Outfitting a new branch would be turning that doctrine on its head, particularly if it involves cramming 10,000 to 15,000 new headquarters staff into the Pentagon or some annex to duplicate bureaucracies of the nation's five existing branches (the Air Force, Army, Coast Guard, Marine Corps and Navy).
Ryan Cooper at The Week details how progressives are making inroads in the Democratic Party’s policy debate:
Perhaps most impressively, a state ballot measure in Missouri to overturn the state's so called "right-to-work" law — in reality, a measure to prevent union organizing and increase worker exploitation — won by a staggering two-to-one margin. To repeat, this was in Missouri, where Republicans occupy the governor's seat and have supermajorities in both houses of the legislature.
The Missouri example, in particular, highlights one area where the left has already routed the center: ideas. [...] Practically all the policy debates happening in the Democratic Party are over leftist ideas. Just look at the exhausted centrism of Third Way, which can offer little more than tepid disagreement with the left, not their own worked-out program. They're even abandoning education reform, long the centrist Democrat lodestar.

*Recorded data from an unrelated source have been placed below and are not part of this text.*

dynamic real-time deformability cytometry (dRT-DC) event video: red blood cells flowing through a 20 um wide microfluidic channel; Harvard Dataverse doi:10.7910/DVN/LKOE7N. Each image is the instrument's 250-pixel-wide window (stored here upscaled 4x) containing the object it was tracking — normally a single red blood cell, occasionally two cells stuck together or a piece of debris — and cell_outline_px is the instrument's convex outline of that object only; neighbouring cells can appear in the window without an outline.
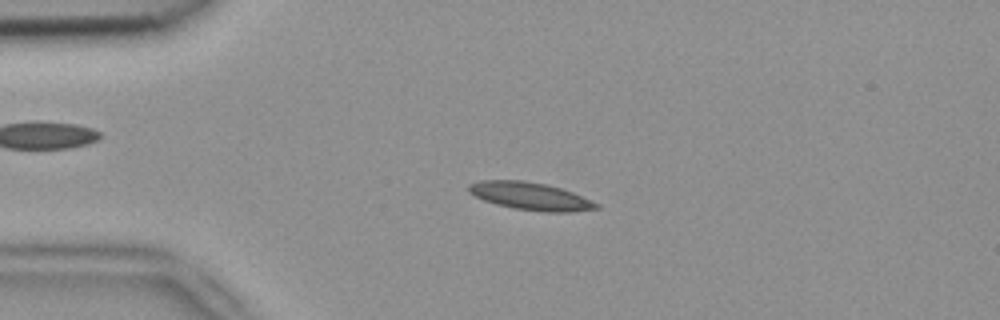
{"species": "common noctule bat (a hibernating species)", "species_latin": "Nyctalus noctula", "temperature_condition": "room temperature", "stored_images_in_passage": 6, "camera_frame_rate_fps": 3000, "um_per_image_px": 0.085, "animal": {"sex": "female", "body_mass_g": 18.4}, "frame": {"image": 1, "passage_image": 2, "time_ms": 0.333, "image_size_px": [1000, 320], "cell_outline_px": [[600, 208], [572, 212], [544, 212], [512, 208], [496, 204], [484, 200], [468, 192], [468, 184], [480, 180], [524, 180], [548, 184], [572, 192], [600, 204]], "centroid_in_image_um": [45.08, 16.67], "position_along_channel_um": 39.9, "area_um2": 20.69}}
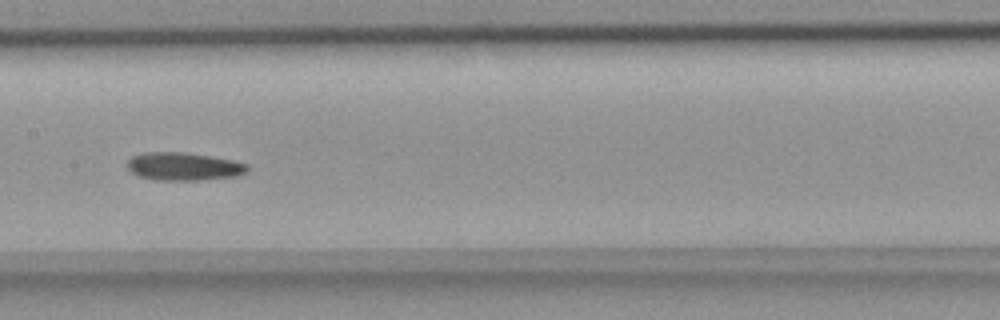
{"frame": {"image": 2, "passage_image": 6, "time_ms": 1.667, "image_size_px": [1000, 320], "cell_outline_px": [[248, 172], [236, 176], [204, 180], [156, 180], [140, 176], [132, 172], [128, 168], [128, 160], [132, 156], [144, 152], [184, 152], [232, 160], [248, 164]], "centroid_in_image_um": [15.63, 14.15], "position_along_channel_um": 191.8, "area_um2": 19.54}}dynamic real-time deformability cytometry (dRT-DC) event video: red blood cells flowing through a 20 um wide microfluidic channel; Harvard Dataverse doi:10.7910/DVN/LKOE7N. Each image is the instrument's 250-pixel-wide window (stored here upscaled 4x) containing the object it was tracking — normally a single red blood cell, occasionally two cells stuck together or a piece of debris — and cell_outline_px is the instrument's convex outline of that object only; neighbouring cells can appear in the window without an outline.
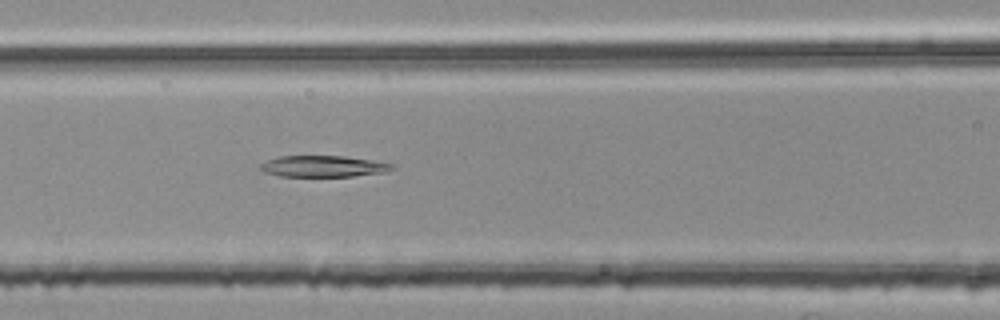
{"species": "common noctule bat (a hibernating species)", "species_latin": "Nyctalus noctula", "temperature_condition": "room temperature", "stored_images_in_passage": 47, "segment_of_instrument_passage": [2, 2], "camera_frame_rate_fps": 3000, "um_per_image_px": 0.085, "animal": {"sex": "female", "body_mass_g": 25.1}, "frame": {"image": 1, "passage_image": 22, "time_ms": 7.0, "image_size_px": [1000, 320], "cell_outline_px": [[396, 168], [388, 172], [352, 176], [280, 176], [264, 172], [260, 168], [260, 164], [276, 156], [344, 156], [392, 164]], "centroid_in_image_um": [27.47, 14.14], "position_along_channel_um": 139.1, "area_um2": 16.24}}
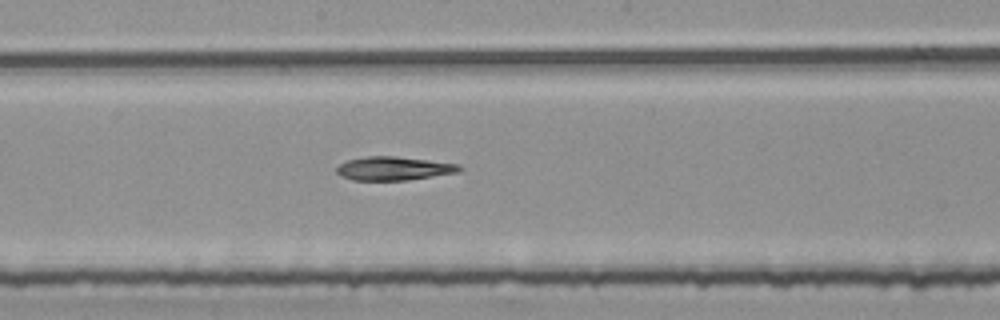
{"frame": {"image": 2, "passage_image": 28, "time_ms": 9.0, "image_size_px": [1000, 320], "cell_outline_px": [[464, 168], [460, 172], [408, 180], [352, 180], [340, 176], [336, 172], [336, 168], [340, 164], [348, 160], [368, 156], [392, 156], [428, 160], [460, 164]], "centroid_in_image_um": [33.49, 14.32], "position_along_channel_um": 214.7, "area_um2": 16.94}}
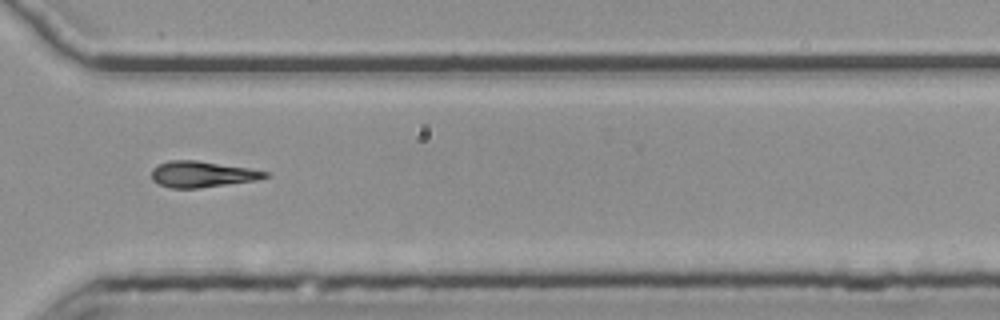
{"frame": {"image": 3, "passage_image": 39, "time_ms": 12.667, "image_size_px": [1000, 320], "cell_outline_px": [[268, 176], [256, 180], [200, 188], [168, 188], [152, 180], [152, 168], [168, 160], [196, 160], [248, 168], [268, 172]], "centroid_in_image_um": [17.14, 14.81], "position_along_channel_um": 353.5, "area_um2": 17.11}}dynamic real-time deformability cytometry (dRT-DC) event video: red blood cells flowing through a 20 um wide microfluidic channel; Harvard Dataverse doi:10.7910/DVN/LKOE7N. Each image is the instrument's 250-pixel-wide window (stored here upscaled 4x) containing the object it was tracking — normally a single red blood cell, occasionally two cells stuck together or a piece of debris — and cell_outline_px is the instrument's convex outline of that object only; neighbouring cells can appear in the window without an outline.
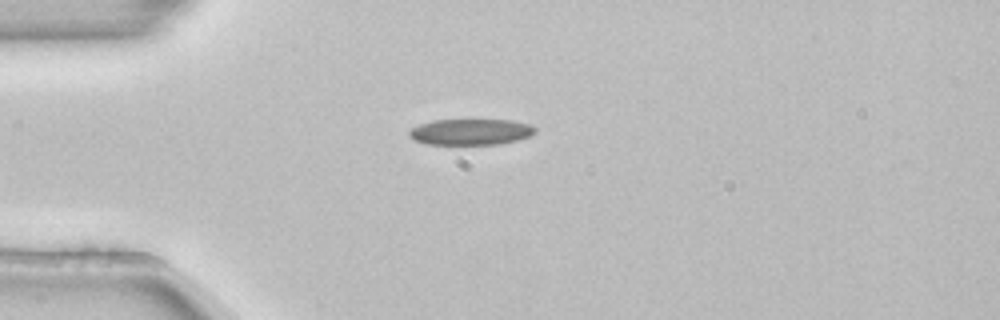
{"species": "common noctule bat (a hibernating species)", "species_latin": "Nyctalus noctula", "temperature_condition": "room temperature", "stored_images_in_passage": 4, "camera_frame_rate_fps": 3000, "um_per_image_px": 0.085, "animal": {"sex": "female", "body_mass_g": 22.7, "forearm_length_mm": 54.2}, "frame": {"image": 1, "passage_image": 4, "time_ms": 1.0, "image_size_px": [1000, 320], "cell_outline_px": [[536, 132], [532, 136], [500, 144], [424, 144], [412, 140], [408, 136], [408, 132], [412, 128], [420, 124], [432, 120], [468, 116], [472, 116], [512, 120], [528, 124], [536, 128]], "centroid_in_image_um": [39.99, 11.15], "position_along_channel_um": 45.0, "area_um2": 20.46}}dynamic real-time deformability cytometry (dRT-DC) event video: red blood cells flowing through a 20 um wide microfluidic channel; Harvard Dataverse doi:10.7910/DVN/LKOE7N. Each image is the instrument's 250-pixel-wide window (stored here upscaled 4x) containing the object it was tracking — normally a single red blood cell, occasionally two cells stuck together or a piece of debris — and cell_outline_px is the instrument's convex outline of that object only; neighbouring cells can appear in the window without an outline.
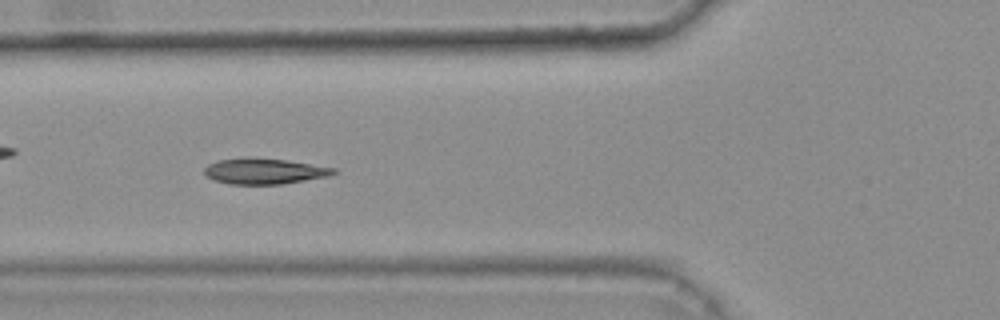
{"species": "common noctule bat (a hibernating species)", "species_latin": "Nyctalus noctula", "temperature_condition": "warm", "stored_images_in_passage": 44, "camera_frame_rate_fps": 3000, "um_per_image_px": 0.085, "animal": {"sex": "female", "body_mass_g": 25.1}, "frame": {"image": 1, "passage_image": 19, "time_ms": 6.0, "image_size_px": [1000, 320], "cell_outline_px": [[340, 172], [328, 176], [284, 184], [228, 184], [212, 180], [204, 176], [204, 168], [208, 164], [216, 160], [288, 160], [336, 168]], "centroid_in_image_um": [22.5, 14.59], "position_along_channel_um": 103.3, "area_um2": 18.9}, "authors_computed_cell_mechanics": {"area_um2": 19.7676, "velocity_mm_per_s": 3.8067, "shape_relaxation_time_tau1_ms": 5.171, "shape_relaxation_time_tau2_ms": 1.1784, "deformation_change_tau1": 0.1648, "deformation_change_tau2": 0.0567}}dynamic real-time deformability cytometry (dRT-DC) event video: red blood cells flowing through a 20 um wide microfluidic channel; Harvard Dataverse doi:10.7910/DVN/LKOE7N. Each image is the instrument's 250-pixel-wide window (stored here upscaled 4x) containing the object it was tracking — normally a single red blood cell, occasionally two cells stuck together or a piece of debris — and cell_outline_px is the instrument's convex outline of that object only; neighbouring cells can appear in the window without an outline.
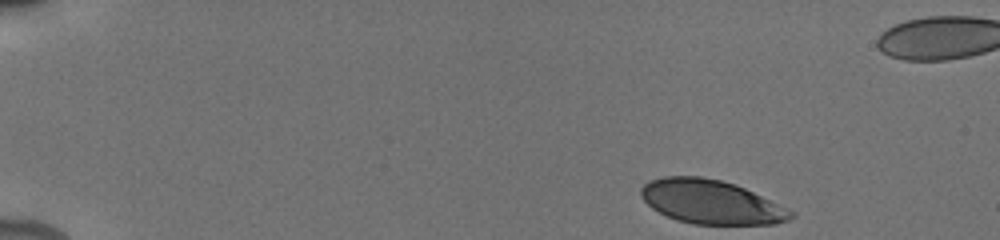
{"species": "human", "species_latin": "Homo sapiens", "temperature_condition": "cold", "stored_images_in_passage": 8, "camera_frame_rate_fps": 3000, "um_per_image_px": 0.085, "donor": {"sex": "male"}, "frame": {"image": 1, "passage_image": 1, "time_ms": 0.0, "image_size_px": [1000, 240], "cell_outline_px": [[796, 216], [788, 220], [776, 224], [692, 224], [676, 220], [652, 208], [640, 196], [640, 188], [648, 180], [664, 176], [700, 176], [720, 180], [736, 184], [796, 212]], "centroid_in_image_um": [60.44, 17.16], "position_along_channel_um": 24.6, "area_um2": 38.49}}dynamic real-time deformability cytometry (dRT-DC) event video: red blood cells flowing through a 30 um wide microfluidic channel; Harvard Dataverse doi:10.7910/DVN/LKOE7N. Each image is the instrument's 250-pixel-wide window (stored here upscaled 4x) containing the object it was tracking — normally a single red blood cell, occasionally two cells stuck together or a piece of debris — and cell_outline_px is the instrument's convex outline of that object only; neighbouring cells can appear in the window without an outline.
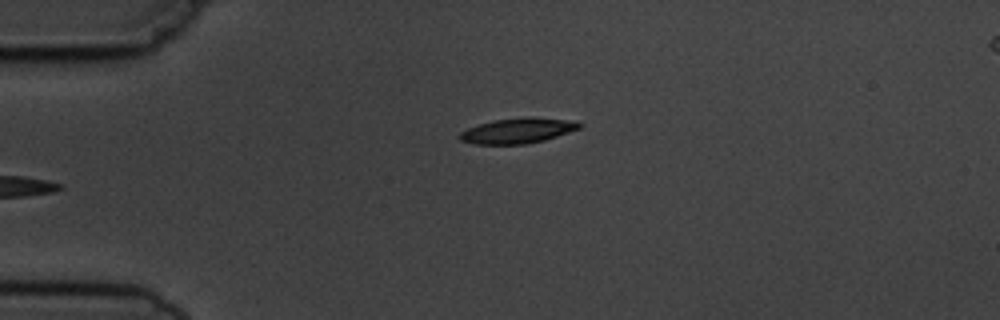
{"species": "common noctule bat (a hibernating species)", "species_latin": "Nyctalus noctula", "temperature_condition": "cold", "stored_images_in_passage": 5, "camera_frame_rate_fps": 3000, "um_per_image_px": 0.085, "animal": {"sex": "male", "body_mass_g": 19.5, "forearm_length_mm": 54.6}, "frame": {"image": 1, "passage_image": 5, "time_ms": 4.667, "image_size_px": [1000, 320], "cell_outline_px": [[584, 124], [580, 128], [544, 140], [524, 144], [476, 144], [460, 140], [460, 132], [468, 128], [492, 120], [524, 116], [532, 116], [576, 120]], "centroid_in_image_um": [44.06, 11.08], "position_along_channel_um": 40.9, "area_um2": 17.8}}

And on a final note, Michelle Goldberg at The New York Times makes a similar point about how the Democratic Party is benefiting from a progressive policy debate and a fresh crop of candidates:
In truth, there’s nothing surprising about left-wing candidates losing their primaries. The happy surprise is how many are winning. Unsexy as it sounds, the real story of progressive politics right now is the steady accumulation of victories — some small, some major — thanks to a welcome and unaccustomed outbreak of left-wing pragmatism. [...]
The Democratic Party will likely be weighing the precise balance between [...] progressive priorities for a long time. But the point is, they are all progressive priorities. After Davids’s victory, Ocasio-Cortez tweeted her congratulations: “Your win is an incredible inspiration to so many, myself included.”
“Democrats in disarray” is a take that writes itself, but not every disagreement is a war.